Factoring expressions is a powerful algebraic tool used to break down polynomials into simpler components known as factors. This technique is not limited to traditional polynomials but also extends to trigonometric expressions. By identifying common factors, we can simplify expressions and solve equations more efficiently.

In our exercise, the expression \(\sec^2 t + 2\sec t\) initially appears complicated. However, recognizing that both terms share a \(\sec t\) allows us to factor it out, resulting in \(\sec t(\sec t + 2)\).
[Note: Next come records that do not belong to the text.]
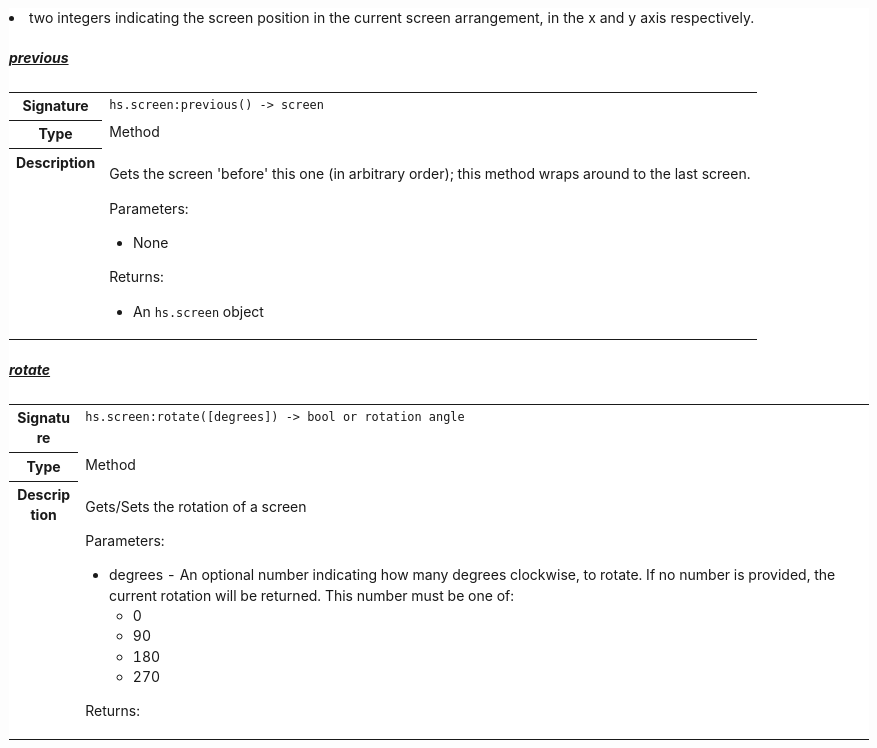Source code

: <li>two integers indicating the screen position in the current screen arrangement, in the x and y axis respectively.</li>
</ul>
</td>
              </tr>
            </table>
          </section>
          <section id="previous">
            <a name="//apple_ref/cpp/Method/previous" class="dashAnchor"></a>
            <h5><a href="#previous">previous</a></h5>
            <table>
              <tr>
                <th>Signature</th>
                <td><code>hs.screen:previous() -&gt; screen</code></td>
              </tr>
              <tr>
                <th>Type</th>
                <td>Method</td>
              </tr>
              <tr>
                <th>Description</th>
                <td><p>Gets the screen 'before' this one (in arbitrary order); this method wraps around to the last screen.</p>
<p>Parameters:</p>
<ul>
<li>None</li>
</ul>
<p>Returns:</p>
<ul>
<li>An <code>hs.screen</code> object</li>
</ul>
</td>
              </tr>
            </table>
          </section>
          <section id="rotate">
            <a name="//apple_ref/cpp/Method/rotate" class="dashAnchor"></a>
            <h5><a href="#rotate">rotate</a></h5>
            <table>
              <tr>
                <th>Signature</th>
                <td><code>hs.screen:rotate([degrees]) -&gt; bool or rotation angle</code></td>
              </tr>
              <tr>
                <th>Type</th>
                <td>Method</td>
              </tr>
              <tr>
                <th>Description</th>
                <td><p>Gets/Sets the rotation of a screen</p>
<p>Parameters:</p>
<ul>
<li>degrees - An optional number indicating how many degrees clockwise, to rotate. If no number is provided, the current rotation will be returned. This number must be one of:<ul>
<li>0</li>
<li>90</li>
<li>180</li>
<li>270</li>
</ul>
</li>
</ul>
<p>Returns:</p>
<ul>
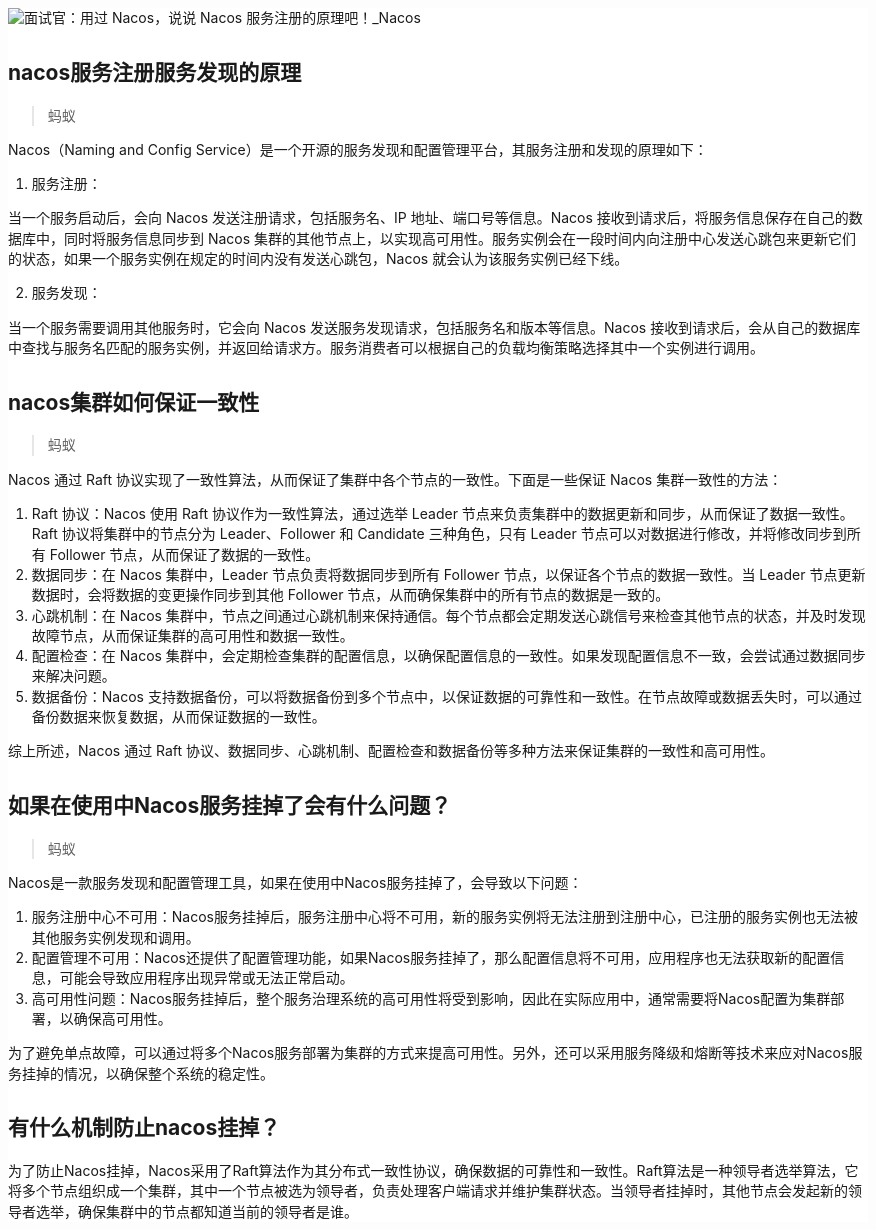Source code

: ![面试官：用过 Nacos，说说 Nacos 服务注册的原理吧！_Nacos](https://s2.51cto.com/images/blog/202111/13204850_618fb43202e2062478.webp?x-oss-process=image/format,webp/resize,m_fixed,w_1184)

## nacos服务注册服务发现的原理

> 蚂蚁

Nacos（Naming and Config Service）是一个开源的服务发现和配置管理平台，其服务注册和发现的原理如下：

1. 服务注册：

当一个服务启动后，会向 Nacos 发送注册请求，包括服务名、IP 地址、端口号等信息。Nacos 接收到请求后，将服务信息保存在自己的数据库中，同时将服务信息同步到 Nacos 集群的其他节点上，以实现高可用性。服务实例会在一段时间内向注册中心发送心跳包来更新它们的状态，如果一个服务实例在规定的时间内没有发送心跳包，Nacos 就会认为该服务实例已经下线。

2. 服务发现：

当一个服务需要调用其他服务时，它会向 Nacos 发送服务发现请求，包括服务名和版本等信息。Nacos 接收到请求后，会从自己的数据库中查找与服务名匹配的服务实例，并返回给请求方。服务消费者可以根据自己的负载均衡策略选择其中一个实例进行调用。

## nacos集群如何保证一致性

> 蚂蚁

Nacos 通过 Raft 协议实现了一致性算法，从而保证了集群中各个节点的一致性。下面是一些保证 Nacos 集群一致性的方法：

1. Raft 协议：Nacos 使用 Raft 协议作为一致性算法，通过选举 Leader 节点来负责集群中的数据更新和同步，从而保证了数据一致性。Raft 协议将集群中的节点分为 Leader、Follower 和 Candidate 三种角色，只有 Leader 节点可以对数据进行修改，并将修改同步到所有 Follower 节点，从而保证了数据的一致性。
2. 数据同步：在 Nacos 集群中，Leader 节点负责将数据同步到所有 Follower 节点，以保证各个节点的数据一致性。当 Leader 节点更新数据时，会将数据的变更操作同步到其他 Follower 节点，从而确保集群中的所有节点的数据是一致的。
3. 心跳机制：在 Nacos 集群中，节点之间通过心跳机制来保持通信。每个节点都会定期发送心跳信号来检查其他节点的状态，并及时发现故障节点，从而保证集群的高可用性和数据一致性。
4. 配置检查：在 Nacos 集群中，会定期检查集群的配置信息，以确保配置信息的一致性。如果发现配置信息不一致，会尝试通过数据同步来解决问题。
5. 数据备份：Nacos 支持数据备份，可以将数据备份到多个节点中，以保证数据的可靠性和一致性。在节点故障或数据丢失时，可以通过备份数据来恢复数据，从而保证数据的一致性。

综上所述，Nacos 通过 Raft 协议、数据同步、心跳机制、配置检查和数据备份等多种方法来保证集群的一致性和高可用性。

## 如果在使用中Nacos服务挂掉了会有什么问题？

> 蚂蚁

Nacos是一款服务发现和配置管理工具，如果在使用中Nacos服务挂掉了，会导致以下问题：

1. 服务注册中心不可用：Nacos服务挂掉后，服务注册中心将不可用，新的服务实例将无法注册到注册中心，已注册的服务实例也无法被其他服务实例发现和调用。
2. 配置管理不可用：Nacos还提供了配置管理功能，如果Nacos服务挂掉了，那么配置信息将不可用，应用程序也无法获取新的配置信息，可能会导致应用程序出现异常或无法正常启动。
3. 高可用性问题：Nacos服务挂掉后，整个服务治理系统的高可用性将受到影响，因此在实际应用中，通常需要将Nacos配置为集群部署，以确保高可用性。

为了避免单点故障，可以通过将多个Nacos服务部署为集群的方式来提高可用性。另外，还可以采用服务降级和熔断等技术来应对Nacos服务挂掉的情况，以确保整个系统的稳定性。

## 有什么机制防止nacos挂掉？

为了防止Nacos挂掉，Nacos采用了Raft算法作为其分布式一致性协议，确保数据的可靠性和一致性。Raft算法是一种领导者选举算法，它将多个节点组织成一个集群，其中一个节点被选为领导者，负责处理客户端请求并维护集群状态。当领导者挂掉时，其他节点会发起新的领导者选举，确保集群中的节点都知道当前的领导者是谁。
Factoring provides a pathway to further simplification and should be one of the first steps attempted when reducing the complexity of a trigonometric expression.

Perfect square trinomials are algebraic expressions formed by squaring a binomial. The standard form is \((a + b)^2 = a^2 + 2ab + b^2\). Recognizing these patterns in trigonometric contexts can lead to significant simplifications.

In the solution given, we observe this pattern emerge. The numerator \(\sec t (\sec t + 2) + 1\) resembles the expanded form of a binomial square, leading to the identification of \((\sec t + 1)^2\). Not only does this recognition reduce the complexity of the expression, but it also allows for a clearer path to the final simplified result, avoiding common pitfalls such as misapplication of the distributive property.

Precalculus simplification techniques encompass various strategies to condense and clarify mathematical expressions. This includes applying distributive properties, utilizing exponent rules, and canceling common factors. Sensibly combining these techniques allows students to approach complex expressions with confidence.

In our exercise, once we've factored the expression and recognized the perfect square, we simplify by canceling terms. Since we're given that all denominators are nonzero, we can safely divide by \(\sec t\), which corresponds to multiplying by \(\cos t\), its reciprocal. This transforms the expression into \((\sec t + 1)\cos t(\sec t + 1)\). Such techniques are critical for success in precalculus and beyond, laying a robust foundation for calculus concepts.